By Alisa Weilerstein, Cello/ Decca 478 52962

The young American cellist's debut solo album has an underlying theme based on folk music and dances from around the world.

Playing music by Zoltan Kodaly (Hungary), Osvaldo Golijov (Argentina), Gaspar Cassado (Spain) and Bright Sheng (China), her outsized tone, tempered by sensitivity and variety of timbral colours, is a joy throughout.

• Memories Lost

Chen Sa, Piano, Taipei Chinese Orchestra, Chung Yiu-Kwong/ BIS 1974

This excellent album of contemporary Asian piano concertos and solo music is dominated by Turkish composer-pianist Fazil Say's Silence Of Anatolia and Wang Xilin's Piano Concerto (2010), an anti-Yellow River Concerto and a reaction to the Cultural Revolution.

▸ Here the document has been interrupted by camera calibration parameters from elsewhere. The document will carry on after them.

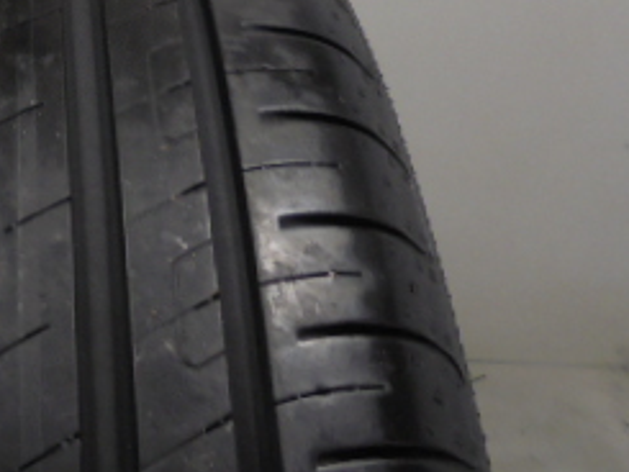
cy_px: -108
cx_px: -33
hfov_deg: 26.6
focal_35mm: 68
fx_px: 1236
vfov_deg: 20.2
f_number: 3.5
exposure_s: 1/40
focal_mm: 4.6
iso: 100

Solos by Hsiao Taizen, Chen Qigang, Julian Yu and Wang Xiaohan also highlight pianist Chen Sa's rare blend of poeticism and technical mastery.


• The Chopin Project

By Olafur Arnalds & Alice Sara Ott/ Mercury Classics 0028948114863

Polish composer Frederic Chopin is the victim in Icelandic composer and multimedia artist Olafur Arnalds' and German-Japanese pianist Alice Sara Ott's attempt to deconstruct his music. There is little more than atmospheric aural wallpaper here and the album does nothing for one's understanding and enjoyment of Chopin.